Son zamanlarda bütün dünyada, bilhassa kırsal kesimlerde ve hatta tarım alanlarında ulaşım aracı olarak kullanılırken, onların yerini arabalar aldı.
Türkiye’de bazı illerimizde yakın zamana kadar çöp toplamak içinde kullanılıyordu. Teknoloji çağında hala kullanılıyor mu bilmiyorum.
Eski çağlarda fazla değil yüz sene önceye kadar kervanların önünde yüzlerce develere yol gösterir ve rehberlik yaparlardı. Bu hayvanların adına hakaret dolu sözlere bakmayın, çok akıllıdırlar. Bir sefer gittikleri yolu ve yeri unutmazlar.
Turistik beldelerinde yabancıları gezdiren eşekler, turizmde de katkı payına da hizmet etmeye başladı. Anadolu’nun hemen her beldesinde ve her evde olmazsa olmaz olan bu sevimli hayvanın yerini arabalar aldı. Belki şimdilik çocukların çok sevimli hayvanları görmek ve eşek seyahati için gittiği köylerde, üzerine binip gezecek hayvan kalmadı.
Bazı açıkgöz ahlaksızlar, bu sevimli hayvanları vahşice kesip sucuk ve pastırma yapımında kullanılan etlere katıp halka yediriliyorlar.
Geçmiş yaşamımızda ve bazı illerimizde bizlere hizmet veren bu sevimli hayvanlar üzerinde, aşağılayıcı ve hatta hakaret boyutuna kadar varan sözler sarf ederken, bazen da övücü sözlere vesile olmuş ve olmaktadır. “Eşşoğlu eşek, benim eşek oğlum, eşeklik yapma, bu sıpada eşek inadı var. (evet bu hayvanların inatçılığı da yaygın olarak söylenir, fakat çok temkinli olan bu sevimli hayvan, tehlikenin olduğu yeri sezerse oradan uzak durur)”
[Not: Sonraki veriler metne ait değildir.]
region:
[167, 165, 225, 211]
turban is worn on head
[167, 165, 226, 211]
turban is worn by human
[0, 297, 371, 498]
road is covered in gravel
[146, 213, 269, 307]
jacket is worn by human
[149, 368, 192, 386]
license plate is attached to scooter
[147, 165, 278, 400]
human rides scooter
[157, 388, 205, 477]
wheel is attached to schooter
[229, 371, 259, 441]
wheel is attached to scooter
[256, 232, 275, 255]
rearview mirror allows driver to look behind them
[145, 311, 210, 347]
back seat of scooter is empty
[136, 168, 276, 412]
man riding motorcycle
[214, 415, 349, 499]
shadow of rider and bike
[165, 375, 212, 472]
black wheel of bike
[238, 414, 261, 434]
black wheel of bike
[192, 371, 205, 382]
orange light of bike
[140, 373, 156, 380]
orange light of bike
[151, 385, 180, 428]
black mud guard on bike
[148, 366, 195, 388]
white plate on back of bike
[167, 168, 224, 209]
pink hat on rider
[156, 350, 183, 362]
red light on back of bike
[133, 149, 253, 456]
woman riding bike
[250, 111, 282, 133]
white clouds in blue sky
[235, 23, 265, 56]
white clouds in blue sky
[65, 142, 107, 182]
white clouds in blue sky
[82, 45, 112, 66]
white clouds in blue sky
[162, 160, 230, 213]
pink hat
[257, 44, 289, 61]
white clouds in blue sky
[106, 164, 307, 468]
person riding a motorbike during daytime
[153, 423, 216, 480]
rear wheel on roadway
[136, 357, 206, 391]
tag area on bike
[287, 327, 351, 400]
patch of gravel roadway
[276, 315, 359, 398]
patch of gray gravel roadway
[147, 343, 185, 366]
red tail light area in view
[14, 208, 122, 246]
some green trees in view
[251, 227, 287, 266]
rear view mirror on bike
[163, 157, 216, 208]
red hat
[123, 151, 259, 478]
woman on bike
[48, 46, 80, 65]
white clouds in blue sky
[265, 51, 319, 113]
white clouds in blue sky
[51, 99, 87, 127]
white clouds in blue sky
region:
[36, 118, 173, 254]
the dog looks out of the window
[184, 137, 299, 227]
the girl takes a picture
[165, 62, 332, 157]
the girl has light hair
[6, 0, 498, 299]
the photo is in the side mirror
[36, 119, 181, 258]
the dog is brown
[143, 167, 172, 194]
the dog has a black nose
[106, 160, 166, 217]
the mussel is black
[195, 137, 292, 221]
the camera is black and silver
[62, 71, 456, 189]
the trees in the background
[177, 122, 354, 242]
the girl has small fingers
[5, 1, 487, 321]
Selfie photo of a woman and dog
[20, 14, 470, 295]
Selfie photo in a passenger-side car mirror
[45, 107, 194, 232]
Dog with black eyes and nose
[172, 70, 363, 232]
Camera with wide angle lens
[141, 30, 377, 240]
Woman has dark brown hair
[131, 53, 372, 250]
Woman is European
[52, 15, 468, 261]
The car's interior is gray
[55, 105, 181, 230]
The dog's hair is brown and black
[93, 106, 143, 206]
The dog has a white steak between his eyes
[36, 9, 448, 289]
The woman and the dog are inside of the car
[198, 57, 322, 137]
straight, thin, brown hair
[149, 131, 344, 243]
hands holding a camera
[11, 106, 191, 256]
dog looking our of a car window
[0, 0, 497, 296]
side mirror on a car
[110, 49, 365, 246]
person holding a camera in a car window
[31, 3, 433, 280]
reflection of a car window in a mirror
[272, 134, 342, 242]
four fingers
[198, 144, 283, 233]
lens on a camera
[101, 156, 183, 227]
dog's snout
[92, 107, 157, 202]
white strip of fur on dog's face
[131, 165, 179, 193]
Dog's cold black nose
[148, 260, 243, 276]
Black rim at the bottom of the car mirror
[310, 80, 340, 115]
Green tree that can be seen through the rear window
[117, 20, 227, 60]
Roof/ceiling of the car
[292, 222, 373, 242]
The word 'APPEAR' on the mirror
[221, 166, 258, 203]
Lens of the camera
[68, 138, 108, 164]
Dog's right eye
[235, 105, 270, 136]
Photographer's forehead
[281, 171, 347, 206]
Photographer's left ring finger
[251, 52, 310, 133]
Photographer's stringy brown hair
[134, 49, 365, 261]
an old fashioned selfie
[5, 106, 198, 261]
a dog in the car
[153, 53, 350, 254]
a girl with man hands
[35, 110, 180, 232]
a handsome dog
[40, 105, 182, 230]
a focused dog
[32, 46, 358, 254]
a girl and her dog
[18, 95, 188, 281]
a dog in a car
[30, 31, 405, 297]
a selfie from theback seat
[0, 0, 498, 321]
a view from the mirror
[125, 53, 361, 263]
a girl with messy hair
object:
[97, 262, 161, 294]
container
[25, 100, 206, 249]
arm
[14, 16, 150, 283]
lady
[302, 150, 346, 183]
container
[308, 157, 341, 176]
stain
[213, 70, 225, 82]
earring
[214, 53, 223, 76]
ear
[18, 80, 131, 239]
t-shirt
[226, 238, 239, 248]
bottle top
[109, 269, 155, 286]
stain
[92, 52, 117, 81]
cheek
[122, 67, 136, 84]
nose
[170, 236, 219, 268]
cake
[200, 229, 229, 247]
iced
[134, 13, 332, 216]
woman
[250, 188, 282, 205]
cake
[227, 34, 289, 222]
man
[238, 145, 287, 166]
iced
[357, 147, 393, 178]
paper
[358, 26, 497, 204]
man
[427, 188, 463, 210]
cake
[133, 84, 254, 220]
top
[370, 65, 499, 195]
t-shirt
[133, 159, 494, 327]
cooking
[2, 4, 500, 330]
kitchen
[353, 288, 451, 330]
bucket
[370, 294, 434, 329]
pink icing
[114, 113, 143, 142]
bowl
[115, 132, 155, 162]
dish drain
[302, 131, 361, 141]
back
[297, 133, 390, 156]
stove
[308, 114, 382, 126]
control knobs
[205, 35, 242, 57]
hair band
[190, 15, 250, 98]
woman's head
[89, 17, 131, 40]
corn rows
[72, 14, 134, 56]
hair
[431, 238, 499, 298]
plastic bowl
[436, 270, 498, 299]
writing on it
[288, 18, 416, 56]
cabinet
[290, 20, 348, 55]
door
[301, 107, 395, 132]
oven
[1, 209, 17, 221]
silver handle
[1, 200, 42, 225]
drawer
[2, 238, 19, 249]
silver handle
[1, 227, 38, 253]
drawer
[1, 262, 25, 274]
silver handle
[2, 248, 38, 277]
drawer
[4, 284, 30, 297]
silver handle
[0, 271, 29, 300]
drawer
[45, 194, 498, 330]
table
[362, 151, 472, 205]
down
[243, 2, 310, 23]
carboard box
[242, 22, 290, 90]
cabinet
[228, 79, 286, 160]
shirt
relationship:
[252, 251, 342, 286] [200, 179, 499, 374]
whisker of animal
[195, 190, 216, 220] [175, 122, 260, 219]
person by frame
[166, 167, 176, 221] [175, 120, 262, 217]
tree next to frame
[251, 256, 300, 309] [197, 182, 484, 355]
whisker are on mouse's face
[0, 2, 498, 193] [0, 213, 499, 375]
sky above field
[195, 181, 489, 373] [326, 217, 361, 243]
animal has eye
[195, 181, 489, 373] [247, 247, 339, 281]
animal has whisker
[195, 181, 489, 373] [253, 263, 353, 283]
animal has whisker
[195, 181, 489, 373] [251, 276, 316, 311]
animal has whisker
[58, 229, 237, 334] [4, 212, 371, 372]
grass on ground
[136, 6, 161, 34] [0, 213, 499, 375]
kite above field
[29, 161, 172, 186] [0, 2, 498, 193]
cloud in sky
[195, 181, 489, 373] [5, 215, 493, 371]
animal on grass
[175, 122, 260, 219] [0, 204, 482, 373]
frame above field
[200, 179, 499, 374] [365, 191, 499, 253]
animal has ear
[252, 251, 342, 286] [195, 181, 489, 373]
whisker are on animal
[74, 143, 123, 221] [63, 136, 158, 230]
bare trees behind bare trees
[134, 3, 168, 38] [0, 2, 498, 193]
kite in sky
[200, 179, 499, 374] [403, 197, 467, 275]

Benim bir edebiyat hocam vardı, kendisi Ermeni veya Yahudi idi, her başarımdan sonra “benim eşek oğlum!” derdi. Artık ne için söylerdi bilmiyordum. Çünkü iyi not alsam da söylerdi, kötü not alsam da söylerdi.
Memleketimizde eşeklerin nesli tükenme aşamasına gelince, bu hayvanlara bazı aksesuar yapan saraçlık mesleği de tarihe karıştı. Kırşehir’de de çok güzel semerler ve semerlerde göze hoş gelen süslemeler yapılırdı. Yani eşeklerin hizmet sektöründe ömrünü doldurunca, saraçlık sektörü de tarihe karıştı.
Bu sevimli hayvanların neslinin devamı için ne yapmak gerekiyorsa, geç kalmadan tedbiri alınırsa belki doğada bunların yaşayacağı bir yer bulunurda, insanlık görevinin bir parçasını bunlar için kullanmış oluruz. Ne dersiniz bu fikirde benim eşekliğimden mi kaynaklanıyor.